Fleet of Chinese Gov't Vessels Loiters in Vietnamese Gas Lease Block
On Wednesday, a flotilla of Chinese vessels entered Vietnamese waters and loitered in a Russian-Vietnamese offshore lease block in a direct challenge to Russian interests, according to AIS tracking conducted by the non-profit South China Sea Chronicle Initiative and other monitors.
The Chinese survey ship Xiang Yang Hong 10 was found transiting within the Vietnamese EEZ at a position about 120 nm off Con Dau, according to Radio Free Asia. The ship was accompanied by two China Coast Guard patrol vessels, pennant numbers 4303 and 5305, and no fewer than seven Chinese maritime militia trawlers. This task force is larger than usual, and Vietnam dispatched a fisheries surveillance ship, the Kiem Ngu 414, to monitor their transit.
According to Reuters, the Chinese research vessel transited at a speed appropriate for surveying, an activity which normally requires the approval of the coastal state.
The area of the transit included a lease block held by Russian oil company Zarubezhneft and state oil firm PetroVietnam. Like earlier Chinese pressure on Rosneft's offshore gas activity off Vietnam, some analysts view the transit as a direct challenge to Russian interests.
"[This is a] test of truth on whether Russia, beholden to [China] due to the war in Ukraine, is a mere second-rate power by succumbing to Beijing's pressure and abandon[ing] its foremost partner in Southeast Asia," said Collin Koh, Research Fellow at the S. Rajaratnam School of International Studies.
Two days earlier, a single Chinese maritime militia vessel approached a joint ASEAN-Indian naval exercise in the Vietnamese EEZ, according to RFA. The vessel passed by the other participants without further incident.
China claims much of the Vietnamese EEZ as its own inherent territory under its "nine-dash line" policy. Chinese research vessels and coast guard cutters are frequent visitors to Vietnamese waters, particularly near oil and gas projects. Russian oil major Rosneft abandoned the Vietnamese market after encountering similar pushback.

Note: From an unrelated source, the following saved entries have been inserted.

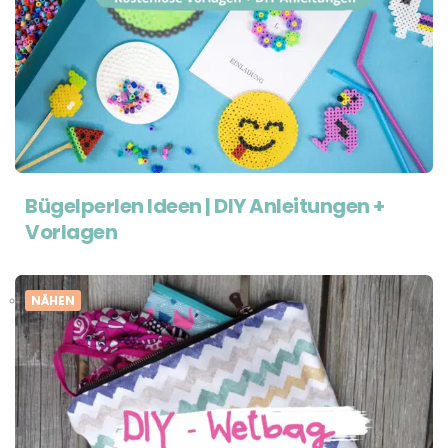
Bügelperlen Ideen | DIY Anleitungen +
Vorlagen
NÄHEN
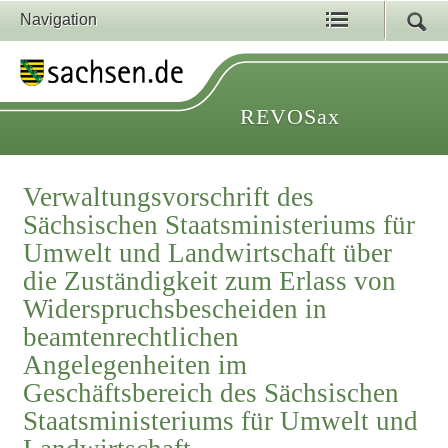
Navigation
REVOSax
Verwaltungsvorschrift des
Sächsischen Staatsministeriums für
Umwelt und Landwirtschaft über
die Zuständigkeit zum Erlass von
Widerspruchsbescheiden in
beamtenrechtlichen
Angelegenheiten im
Geschäftsbereich des Sächsischen
Staatsministeriums für Umwelt und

"China’s tactics in the SCS . . . feature the use of research vessels and their escort fleets to harass gas and oil development activities of other claimants, forcing them to reconsider or abandon their projects. China often deploys several survey vessels, as well as an escort fleet of law enforcement vessels and maritime militia, to planned oil and gas blocks of claimant states in order to deny other claimants access to these waters," explained researcher Viet Hung Nguyen Cao in a 2020 analysis.